To check if a set, s1 is a proper subset of another set, s2 when using built-in set, we can do the following:

```
>>> s1 = {1, 2, 3}
>>> s2 = {1, 2, 3, 4}
>>> s1.issubset(s2) and s1 != s2
True
```

We can do something similar for proper superset.

In SymPy, we have `is_proper_subset()` and `is_proper_superset()`
methods which can be used to check if a set is a proper subset or
superset of another, respectively. Thus, the above would be written as
`s1.is_proper_subset(s2)`.

## Calculating the powerset

For sets created via built-in `set` data structure, there is no
direct method available to create the power set. However, you can use the
`powerset` recipe described in the itertools documentation.
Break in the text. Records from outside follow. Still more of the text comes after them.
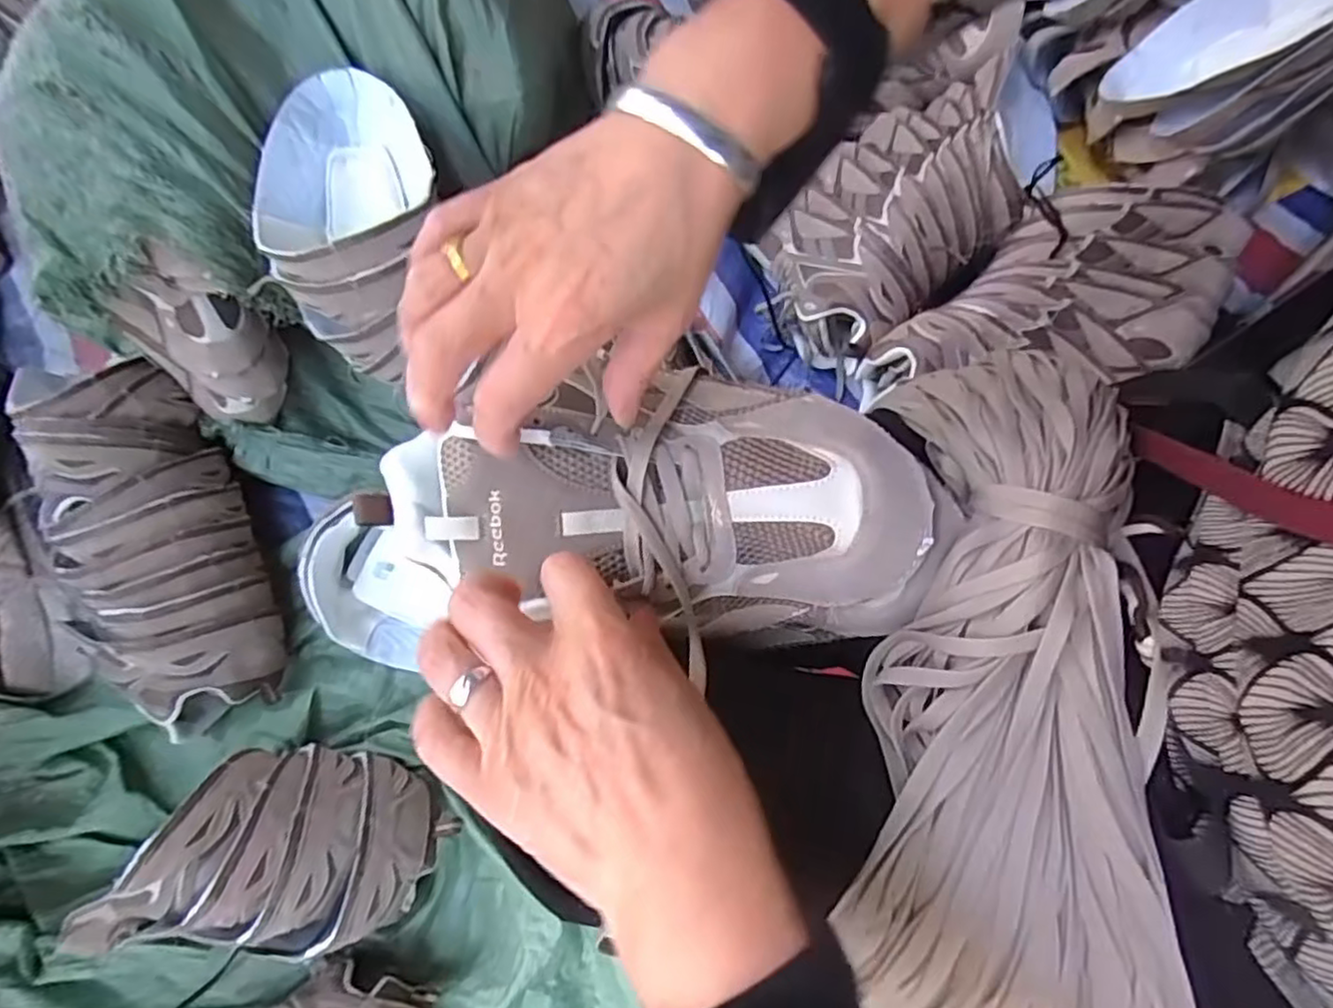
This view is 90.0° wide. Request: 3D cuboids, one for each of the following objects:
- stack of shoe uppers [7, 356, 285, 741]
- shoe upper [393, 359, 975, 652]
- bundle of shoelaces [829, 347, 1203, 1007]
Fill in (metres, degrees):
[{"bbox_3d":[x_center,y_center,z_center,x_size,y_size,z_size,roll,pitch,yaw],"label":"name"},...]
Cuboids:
[{"bbox_3d":[-0.568,0.035,0.734,0.152,0.128,0.408,-26,74,-7],"label":"stack of shoe uppers"},{"bbox_3d":[0.005,-0.003,0.318,0.241,0.081,0.122,6,75,0],"label":"shoe upper"},{"bbox_3d":[0.154,0.082,0.291,0.128,0.068,0.346,7,73,4],"label":"bundle of shoelaces"}]

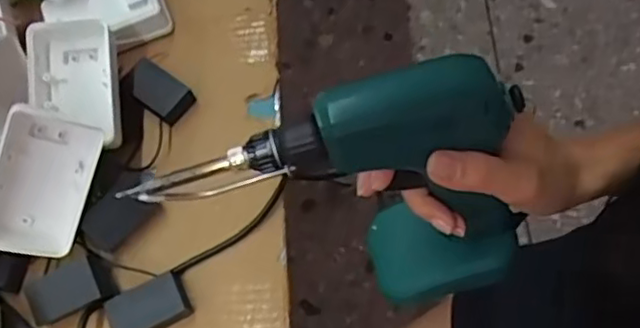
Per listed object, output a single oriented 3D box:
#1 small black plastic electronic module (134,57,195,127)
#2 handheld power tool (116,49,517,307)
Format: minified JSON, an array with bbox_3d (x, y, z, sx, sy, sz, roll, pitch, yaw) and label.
[{"bbox_3d":[-0.116,-0.052,0.469,0.046,0.019,0.028,36,75,18],"label":"small black plastic electronic module"},{"bbox_3d":[0.015,0.026,0.346,0.196,0.159,0.077,-10,68,-6],"label":"handheld power tool"}]

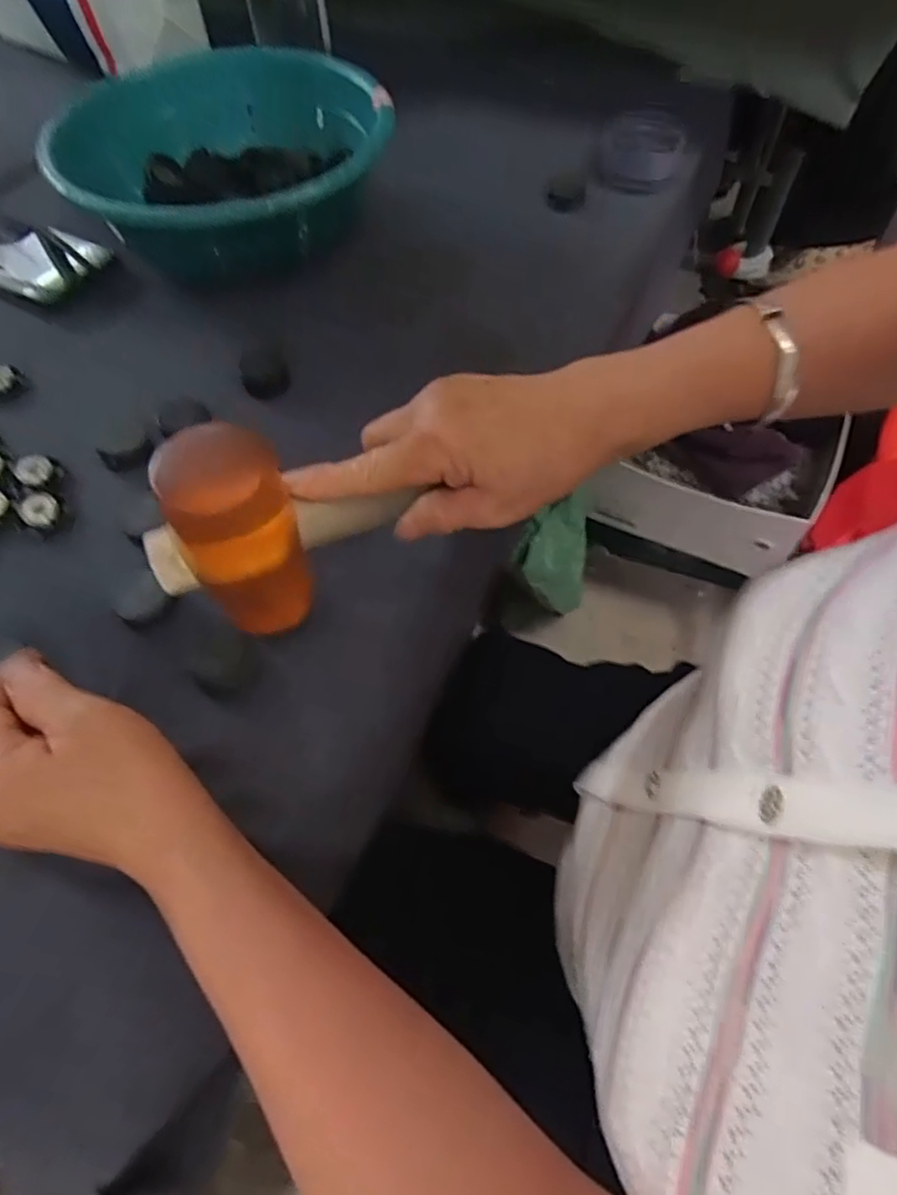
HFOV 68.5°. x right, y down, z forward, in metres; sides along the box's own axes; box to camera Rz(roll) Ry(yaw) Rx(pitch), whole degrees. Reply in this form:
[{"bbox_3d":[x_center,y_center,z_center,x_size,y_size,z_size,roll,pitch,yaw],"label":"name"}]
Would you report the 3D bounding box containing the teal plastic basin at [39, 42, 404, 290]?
[{"bbox_3d":[-0.175,-0.353,0.540,0.256,0.072,0.262,1,58,2],"label":"teal plastic basin"}]

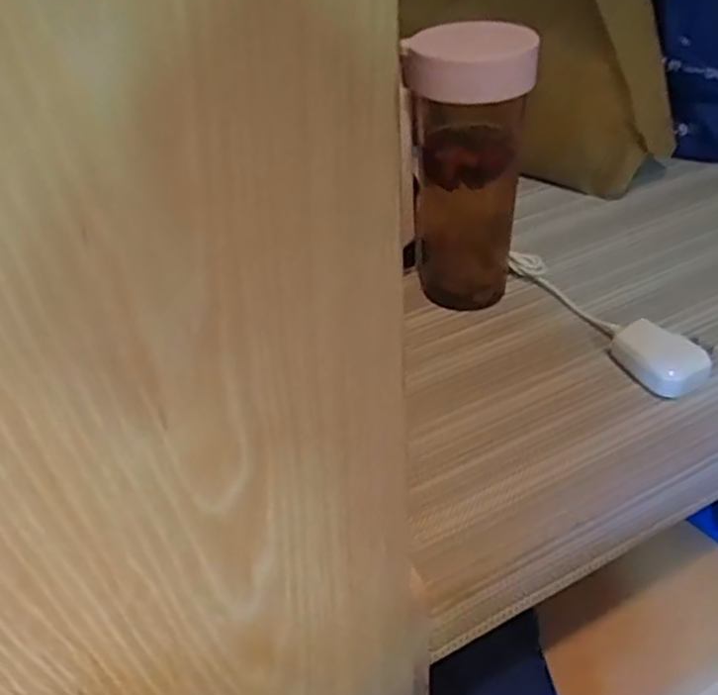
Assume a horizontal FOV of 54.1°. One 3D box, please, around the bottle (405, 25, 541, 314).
[{"bbox_3d":[0.078,-0.119,0.509,0.079,0.203,0.067,3,39,10],"label":"bottle"}]

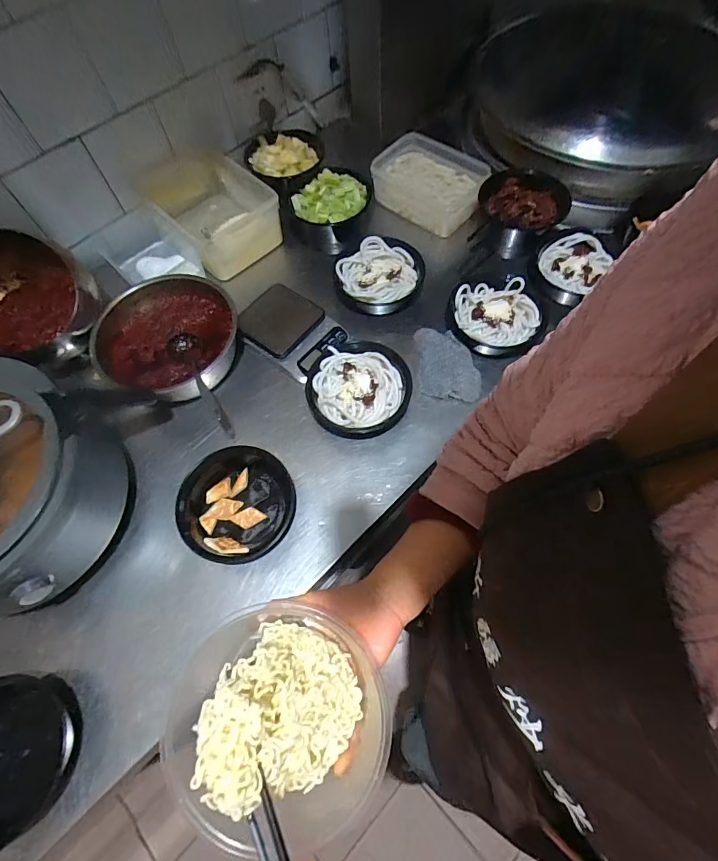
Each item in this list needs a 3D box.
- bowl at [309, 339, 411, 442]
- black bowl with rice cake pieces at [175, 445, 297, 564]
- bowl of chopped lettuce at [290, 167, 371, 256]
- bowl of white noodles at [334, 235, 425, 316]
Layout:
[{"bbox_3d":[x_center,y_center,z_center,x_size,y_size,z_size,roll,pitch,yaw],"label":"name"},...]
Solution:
[{"bbox_3d":[-0.001,-0.066,0.698,0.159,0.068,0.157,-1,64,3],"label":"bowl"},{"bbox_3d":[-0.183,0.106,0.629,0.166,0.058,0.158,-1,64,3],"label":"black bowl with rice cake pieces"},{"bbox_3d":[-0.055,-0.444,0.848,0.147,0.082,0.148,-1,64,3],"label":"bowl of chopped lettuce"},{"bbox_3d":[0.040,-0.304,0.814,0.162,0.060,0.170,-1,64,3],"label":"bowl of white noodles"}]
On the other hand, in SymPy, there is a `powerset()` method
available which returns the power set:

```
>>> s1 = FiniteSet(1, 2, 3)
>>> s1.powerset()
{EmptySet(), {1}, {2}, {3}, {1, 2}, {1, 3}, {2, 3}, {1, 2, 3}}
```

You can see that the `powerset()` method returns the power set and not the
elements in it.

## Choice of SymPy's `FiniteSet` over `set`

From the above comparison, we can see that SymPy's `FiniteSet`
provides us with nice features such as being able to use the `*`
operator to find the cartesian product, `**` operator to calculate
the cartesian product with itself and `powerset()` method for calculating the
power set. These are not present when using the built-in `set` data
structure. This was certainly a big driving factor in my choice,
since SymPy was also being used in other chapters of the book.

However, a *key* reason for my choice was that I wanted to show how we
can create sets which did not allow addition or removal once created -
like mathematical sets. This need was fulfilled by SymPy's
`FiniteSet` since it used Python's `frozenset` data structure and
not the `set` data sturcture.

The alternative to that would have
been to use `frozenset` directly, but I just did not like the idea
of it and I would have also missed out on the nice features
`FiniteSet` would provide (eventually). I should note here that once
I had made the decision to go with `FiniteSet`, I contributed patches
to SymPy to make the methods of `FiniteSet` more compatible with Python's built in set
and also implement minor features I discussed above.